Chemotherapy is administered to a  limited degree for abdominal sarcomas, but the benefit has not been clearly documented yet. Pre- and postoperative chemotherapy is administered for small round cell sarcoma (Ewing's sarcoma, rhabdomyosarcoma, desmoplastic small round-cell tumors, and mesenchymal chondrosarcoma.

The tyrosine kinase inhibitor imatinib (Glivec®), has shown a dramatic effect on inoperable and/or metastasizing GISTs (gastrointestinal stromal tumor). Objective responses are observed in approximately 60% and the disease stabilizes in approximately 20%. Approximately 50% of patients with advanced GIST live after 5 years of imatinib use.

Imatinib

All medical treatment of Gists should take place in close collaboration with Regional Sarcoma Centers. Proper diagnosis and treatment require cooperation between surgeon, oncologist, radiologist and pathologist. The Sarcoma Centers are mainly responsible for the treatment plan.
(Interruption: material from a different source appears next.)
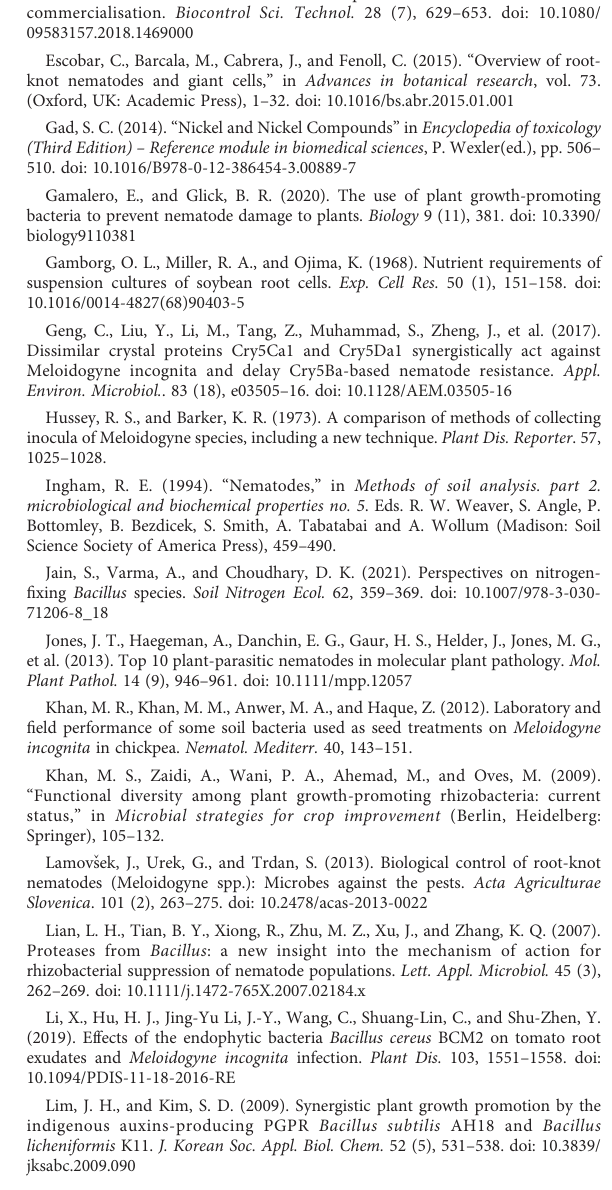
correspond to the experiments in . Bars are mean ± stand error (n=24). Data were analyzed using t-test and no signi fi cance differences were encountered at p<0.05. SUPPLEMENTARY FIGURE 3 Representative diagram of the attraction assay. Roots of tomato seedlings were immersed in a suspension of 1,0 x10^6 CFU/ml of the dual-strain combination of B. paralicheniformis FMCH001 and B. subtilis FMCH002 and placed in the plate with pluronic gel. After 24 hours, 600 J2 were distributed through fi ve spots at the bottom of the plate. The number of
The majority of GISTs (>80%) have active mutations in KIT, which code for the tyrosine kinase enzyme. The mutation status for KIT is important to predict the response of treatment with the tyrosine kinase inhibitor, imatinib. Primary mutations occur in exon 9, 11, 13, or 17. Most mutations (approximately 70%) occur in exon 11, but 10-20% of the mutations are found in exon 9. Exon 9 mutations are seen most frequently in the small intestine and rarely in the stomach.

The recommended start dosage of imatinib is 400 mg daily. The dosage may be increased to 800 mg daily at progression or in case of a KIT mutation in exon 9. It is recommended to follow international guidelines for treatment of GIST when treating this patient group. 
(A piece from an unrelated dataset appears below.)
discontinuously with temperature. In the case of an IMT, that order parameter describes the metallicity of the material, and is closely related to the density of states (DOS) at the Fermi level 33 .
The benefit of imatinib after removal of the primary tumor (adjuvant) is examined in multiple studies in both Europe and the US. Norway has participated in a study through the Scandinavian Sarcoma Group and the German Sarcoma Group where the effect of 1 and 3-year treatment with imatinib 400 mg was compared. The results from this study show better effect with 3 years of treatment. Therefore, 3 years of adjuvant treatment, with 400 mg imatinib daily, is recommended for patiens with certain tumor risk factors.  

The side effects of imatinib are usually moderate: edema, nausea, diarrhea, dermatitis, and fatigue. Tumor bleeding is shown in approximately 5% and can be fatal. Interactions with medications which metabolize in the liver via CYP3A4 are known, and simultaneous use of paracetamol (acetominophen) and warfarin should be avoided.

Patients where a positive effect of imatinib is not observed (primary or secondary resistance) or who experience unacceptable side effects, may be offered a next-generation tyrosine kinase inhibitor, sunitinib. This drug was registered in Norway in 2007. The effect is a combination of tyrosine kinase and angiogenesis inhibition. In 98 GIST patients with progression on imatinib, objective response/stable illness was reported for more than 6 months in 54% of the patients.

Patients with mutation in exon 9 usually respond better to sunitinib than to imatinib primarly. 

Sunitinib is available in capsules and the dosage is 50 mg/daily for 28 days followed by a two week break. Some patients tolerate 37,5 g daily better, without break.

One should be aware of the most serious side effects: hypothyroidism, palmar or plantar erythema, hypertension and heart failure. Less serious side effects are fatigue and symptoms from the gastrointestinal tract, from skin and mucous membranes.

In the Sarcoma Centers in Norway other tyrosine kinase inhibitors are under testing for GISTs, which has progressed during treatment with imatinib and sunitinib.

Preoperative imatinib treatment is an option to mutilating surgery or when there is a risk of tumor rupture. A mutation analysis of the tumor tissue should be performed in advance. These patiens should be treated at a Regional Sarcoma Center.